The family arrangement described in the NY Times article is imperfect.  But what family arrangement--even the traditional one-mother one-father household--is?  Fatherhood (and motherhood, for that matter) is a construct that we've invented--a problematic one, at that, given how we put parents on pedestals--and what really matters is that our children feel loved, have role models and caregivers of both genders, and have parents who are supported in the important work of nurturing the next generation.

Did you know that Children’s Day observations in the United States (during which parents are also celebrated) predate both Mother's and Father's Day,  though a permanent annual single Children's Day observation is not made at the national level?  And there is a Parent's Day, celebrated on the 4th Sunday of July, signed into law by President Clinton in 1994?  (Interesting aside: U.S. Supreme Court Justice Ruth Bader Ginsburg said that "Replacing Mother's Day and Father's Day with a Parents' Day should be considered, as an observance more consistent with a policy of minimizing traditional sex-based differences in parental roles."

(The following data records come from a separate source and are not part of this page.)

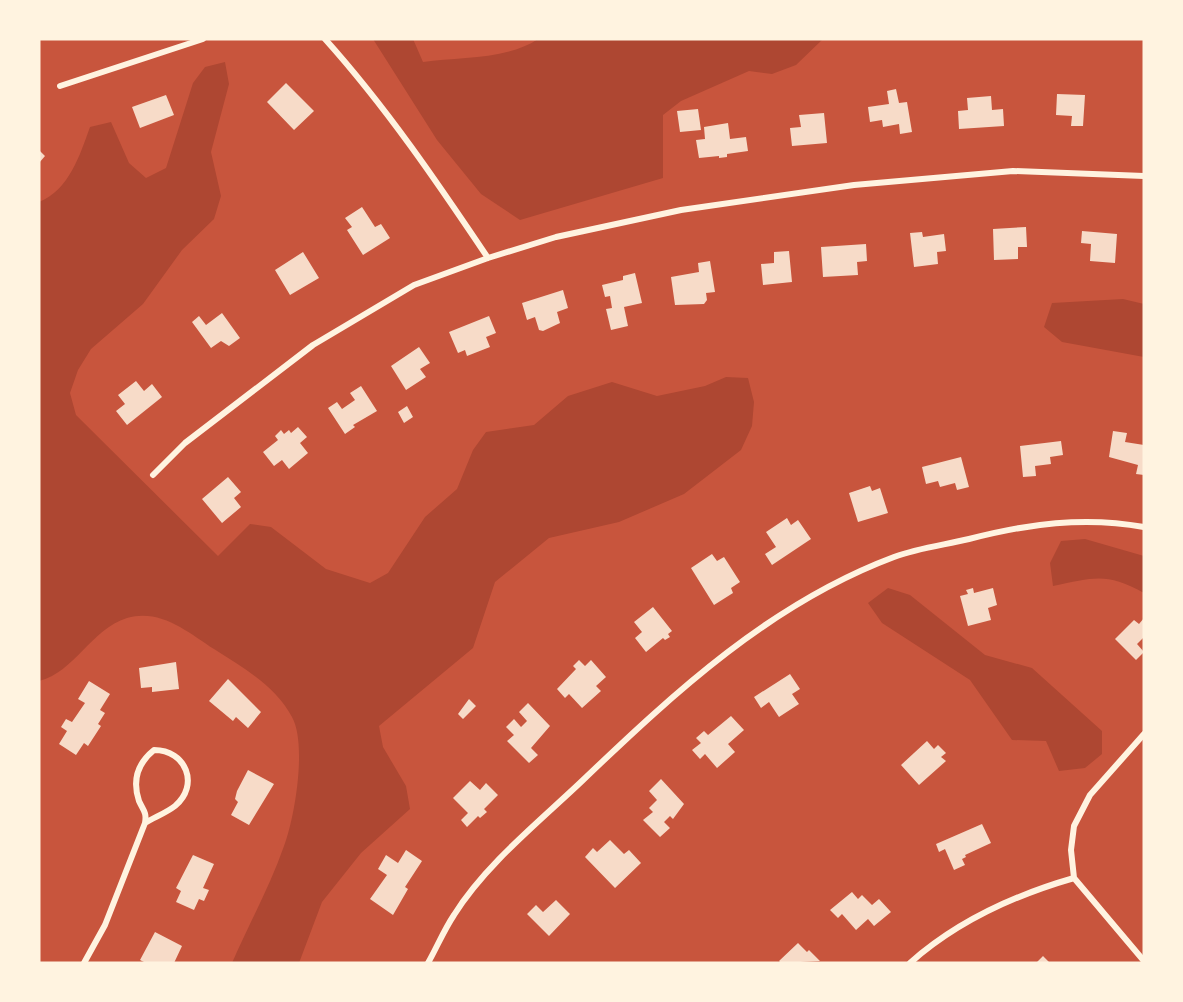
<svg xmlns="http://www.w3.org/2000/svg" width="1183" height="1002" viewBox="0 0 1183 1002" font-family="Cabin,sans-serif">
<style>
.green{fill:#ae4732}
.building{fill:#f7dbc8}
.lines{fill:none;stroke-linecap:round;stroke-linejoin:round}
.minor{stroke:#fff3e0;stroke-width:6}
</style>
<rect width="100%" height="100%" fill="#c8553d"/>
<path class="green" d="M373 39H413L423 62C459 57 507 60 538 39H823L796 65 772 74 749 71 681 101 663 115V178L520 220 481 194 437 140Z
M225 62 229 84 211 152 221 196 214 219 182 250 143 304 91 349 78 370 70 393 76 415 218 556 250 524 271 527 326 569 370 583 388 573 425 517 457 489 473 450 486 432 534 425 568 396 612 382 657 396 705 386 726 377 748 378 754 402 752 426 741 450 684 494 619 522 549 538 495 582 473 648 379 726 383 747 406 786 410 809 361 853 322 902 299 963H232C249 924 270 886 284 846 295 817 307 744 292 717 275 685 243 668 214 649 188 632 160 608 127 618 91 629 75 672 39 681V202C69 190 80 155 90 127L111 122 129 163 146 178 166 168 193 83 205 67Z
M1123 299 1144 304V357L1062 342 1044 327 1052 303Z
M1085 539 1144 556V593C1106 572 1094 578 1053 586L1050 563 1061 541Z
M888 588 910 595 985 655 1032 668 1102 731V754L1085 768 1059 771 1046 741 1012 740 970 680 882 623 868 603Z"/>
<path class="building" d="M286 83 314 111 294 130 267 102Z
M896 89 899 103 907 102 912 132 900 134 899 124 883 127 882 120 870 122 868 107 889 104 887 91Z
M1057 94 1085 95 1083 126H1071L1072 116 1056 115Z
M166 95 174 115 140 128 132 107Z
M991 96 992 110 1003 109 1004 126 959 129 958 111 968 110 967 98Z
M698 109 701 130 680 132 677 111Z
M824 113 827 143 792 146 790 128 801 127 799 115Z
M728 123 730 139 746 137 748 151 727 154V157L719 158V156L699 158 696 140 705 139 704 127Z
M39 150 45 156 39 163Z
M362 207 375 227 381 224 390 238 363 255 347 230 352 227 345 218Z
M1026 227 1027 247H1018V259L994 260 993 229Z
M1082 231 1117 234 1115 263 1090 261 1091 244 1081 243Z
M922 232 923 237 944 234 946 251 937 252 938 264 914 267 910 233Z
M866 244 867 261 857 262 858 275 823 277 821 247Z
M789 251 792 282 763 285 761 264 774 263V252Z
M303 252 319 278 290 295 275 270Z
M710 261 715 292 706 293 707 300 704 304 675 305 671 277 699 272 698 263Z
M635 273 642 303 624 307 628 326 611 330 606 309 612 308 610 296 605 297 602 285 623 280V276Z
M563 290 568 308 557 312 560 323 543 331 539 330 535 317 527 320 522 303Z
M222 313 240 338 229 346 221 341 211 348 192 322 199 316 206 325Z
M489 316 496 333 486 337 490 347 467 356 465 350 458 353 449 332Z
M419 347 430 363 420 369 426 377 406 390 391 366Z
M136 381 144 391 152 384 162 397 127 425 116 411 125 404 118 395Z
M361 386 377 411 353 425 355 427 345 434 328 408 337 402 342 409 355 400 350 393Z
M407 406 413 417 404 423 398 412Z
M298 427 307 437 300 443 308 453 289 469 282 460 274 466 263 452 278 440 275 436 281 430 284 434 289 430 291 433Z
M1113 431 1127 433 1125 442 1144 445V475L1136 474 1138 465 1109 457Z
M1061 441 1063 455 1050 457 1051 464 1035 466 1036 476 1023 477 1020 446Z
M961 457 969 487 957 490 955 483 940 487 938 481 926 484 922 467Z
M228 477 241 492 234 498 241 507 222 523 202 499Z
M870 486 872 491 880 488 888 513 858 522 849 493Z
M787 518 791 525 798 520 811 539 772 565 765 554 776 547 766 532Z
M712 554 717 561 724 557 740 582 731 588 733 593 714 605 691 568Z
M973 588 974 593 993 588 997 605 988 608 991 620 968 626 960 596 968 594 966 590Z
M653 607 672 631 668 634 670 637 665 640 663 638 646 652 635 638 642 632 634 622Z
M1144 618V637L1137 644 1144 652 1136 660 1115 639 1134 620 1139 624Z
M579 660 585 666 591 660 606 677 596 686 601 691 582 708 569 694 565 698 557 689 576 669 573 666Z
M176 662 179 689 152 692V687L141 688 139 668Z
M790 674 800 689 792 694 799 704 779 717 769 702 761 708 754 697Z
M228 679 261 712 248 728 236 717 233 721 209 701Z
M89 681 110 694 100 710 105 713 98 724 101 726 88 746 84 743 76 755 59 744 67 731 61 727 66 719 72 722 85 703 78 699Z
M469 699 476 706 463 719 458 714Z
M528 703 550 726 531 748 538 755 529 763 507 741 514 735 506 727 514 719 521 727 527 721 519 712Z
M731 716 744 730 728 744 735 752 717 768 705 754 700 759 692 750 701 743 696 738 704 731 708 735Z
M927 741 934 749 938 745 946 753 941 757 946 761 919 785 901 765Z
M248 770 274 784 249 825 231 815 238 802 235 799 237 791Z
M661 779 684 804 673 819 670 816 664 822 670 828 660 837 643 820 653 812 649 808 657 800 649 791Z
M470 781 480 790 486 783 498 795 484 809 487 812 480 818 478 816 467 827 461 820 468 813 453 798Z
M982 824 991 843 965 855 966 857 962 859 965 865 954 870 945 849 939 852 936 844Z
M610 840 624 854 629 850 641 863 615 888 585 857 593 848 597 852Z
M406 850 422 861 405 887 408 889 393 915 370 899 387 875 378 869 386 855 398 863Z
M193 855 214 864 203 888 209 890 204 901 199 899 194 910 176 902 181 891 176 888Z
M852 892 858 899 862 895 872 905 879 899 891 912 874 926 868 919 856 930 842 914 838 918 830 910Z
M556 900 570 914 549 936 527 914 536 905 543 912Z
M155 932 182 946 174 963H146L140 960Z
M798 943 807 952 809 950 820 961 781 963 779 961Z
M1043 956 1050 963H1036Z"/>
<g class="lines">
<path class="minor" d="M325 39C386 107 437 182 488 258
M60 86 203 39
M153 475 185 443 313 345 414 285 488 258 556 237 681 210 854 185 1013 171 1144 176
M1144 734 1090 795 1074 826 1071 850 1074 878 1144 961
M154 750C186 750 200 785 175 806 166 813 155 817 145 823 147 812 143 810 139 801 132 780 138 763 154 750Z
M84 963 105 925 145 823
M428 963C437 947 444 930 454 915 485 865 540 821 582 781 675 692 771 603 894 557 918 548 944 545 969 539 1027 524 1084 516 1144 527
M910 963C956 922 1015 895 1074 878"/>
</g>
<rect width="1183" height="1002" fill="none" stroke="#fff3e0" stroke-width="81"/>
</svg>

It's funny.  As I was mulling over this post, I realized that I miss the person I wish my father might have become.  In a way, the longer he's been gone, the more I invent him.  It's not that I don't have good memories, or that I don't appreciate what he gave me when he raised me.  It's just that my relationship with him didn't follow the Hallmark script, and certainly didn't involve barbecue, beer, a tie, and a lounge chair by the TV set.  (Actually, scratch that ... there was  a recliner in front of the TV set.  But the TV was playing Sabado Gigante.)  And that he wasn't the only one who made me who I am.

So here's to important men in our lives everywhere.  Not just the biological fathers, or the adoptive ones, but the men who mentor us, who hold our hands as we take our first and four hundredth steps, who make sacrifices for us, who teach us and scold us.  It doesn't matter, in the end, I think, what name they go by ... what matters is that they were there.

Caldo de Perro 
(a recipe my father would have liked more than barbecue, made for me by some good friends just before I had N.)

1 T. olive oil
2 onions, chopped
2 cloves garlic, minced
grated zest 1 orange
4 c. fish stock
1 1/2 lb. firm white fish, chunked
8 small new potatoes, halved
4 c. spinach
1/2 c. orange juice
1/4 c. lime juice


Boil potatoes

Saute onion in oil for 5-7 min. Add garlic and zest for 3 min. Add stock and boil/simmer for 10 min. Add fish and simmer until opaque

Put potatoes in bowl, will slotted spoon, transfer fish to bowls. Add greens and lime juice to broth until wilted. Season and pour into bowls.